Mysterious AI model Mythos reportedly leaked! Illegal organizations have deployed copies, and Anthropic's security defenses have been breached?

A confidential security model Mythos from AI giant Anthropic reportedly leaked, with the model showing extreme capabilities in automatically detecting zero-day vulnerabilities and penetrating encrypted systems.

Has the core line of defense been breached? Anthropic’s mysterious model Mythos reportedly leaked

According to the latest in-depth investigation released yesterday (4/21) by TechCrunch and Bloomberg, the highly confidential cybersecurity model “Mythos” developed by AI giant Anthropic has been illegally obtained and used by an unauthorized organization. This tool, codenamed Mythos, is designed specifically for extremely complex cyber defense and attack simulation, and it has the ability to automatically identify zero-day vulnerabilities and penetrate highly encrypted infrastructure.

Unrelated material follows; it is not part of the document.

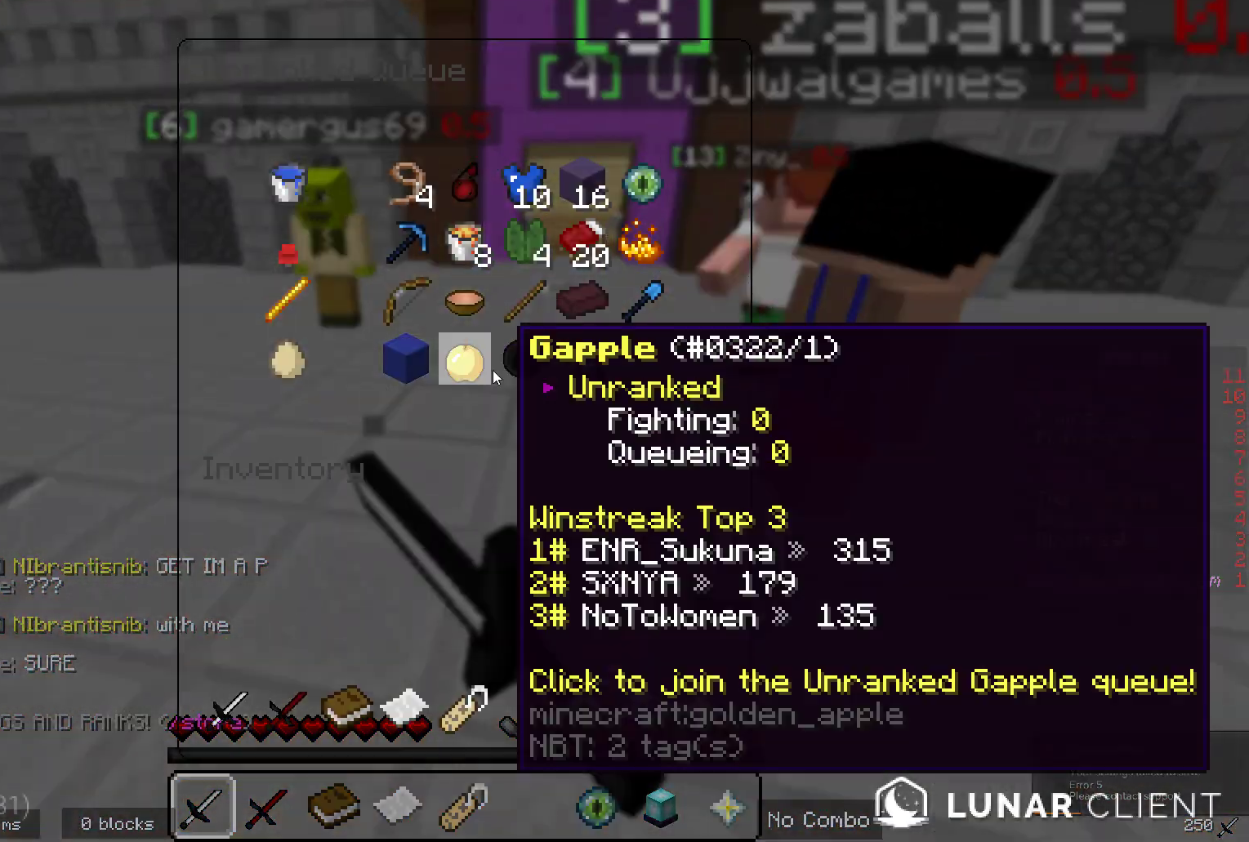
{"keys": [], "mouse": []}
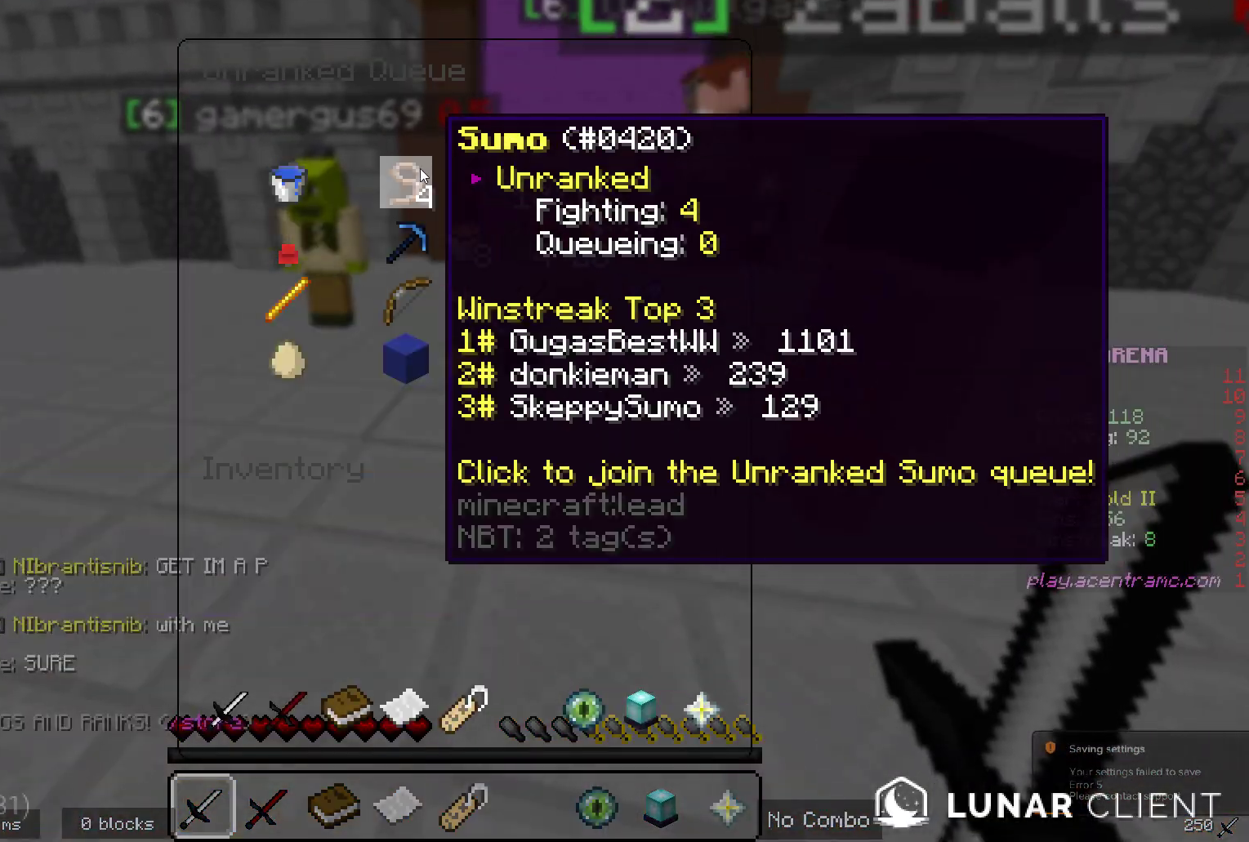
{"keys": ["a", "w"], "mouse": [], "events": [[317, "a", "down"], [317, "w", "down"]]}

Anthropic has long maintained an extremely closed access policy for this model, limiting usage only to certain defense contractors and core government units; however, this leak event shows that there is a major flaw in its internal cloud security protocols. Intelligence indicates that the unauthorized organization has successfully deployed a copy of Mythos on third-party private cloud servers, meaning that the security perimeter Anthropic prides itself on has already fallen. The scale of this data leak is enormous: the technical documentation and original model weights involved are estimated to be worth more than 500 million, and its suspected exfiltration path appears to be related to an API vulnerability within the supply chain.

This technology is currently out of control. Any group with basic development capability may use the model to launch unprecedented automated attacks on global financial systems or blockchain protocols, a development that has made cybersecurity communities in Silicon Valley and Washington, D.C. extremely anxious.

National security agency pulled into controversy: using AI tools that are on the blacklist

In addition, after Mythos was added to an internal security blacklist, the U.S. National Security Agency (NSA) still kept authorization to use the tool. This action sparked fierce debate over government agency transparency and compliance. Although the White House has emphasized the purity of AI model supply chains in multiple executive orders and clearly banned the use of tools that raise security concerns or have unclear sources, the NSA appears to be relying on Mythos’s powerful decryption capabilities.

Insiders in the intelligence community report that, despite knowing the model may already have been penetrated by third parties, the NSA’s technology division still integrated it into multiple monitoring and cyber countermeasure operations involving highly sensitive information. This kind of “choosing technical advantage over compliance” puts the federal government in a self-contradictory position.

Market analysis currently believes that the NSA’s risky behavior increases the risk of reverse extraction of national-level classified information. Once Mythos has been implanted with a backdoor during operation, all intelligence handled by the tool could be immediately synchronized to external organizations. This potential data-leak risk is currently being reviewed by multiple oversight committees, but the NSA’s official stance so far remains refusal to comment publicly on the deployment status of this specific tool; it only reiterates that its operations fully comply with national security interests.

Supply-chain risk flashes red; the White House and the Pentagon launch full investigation into the technical exfiltration path

At present, the White House and the Pentagon have launched an emergency cross-agency investigation into the Mythos model leak event, focusing on the increasingly fragile AI software supply chain. This incident exposed a core vulnerability in modern AI development processes: even if the original developer—such as Anthropic—has a high level of security awareness, once the model is handed over to layers of subcontracted service providers, its ability to control and manage can drop significantly.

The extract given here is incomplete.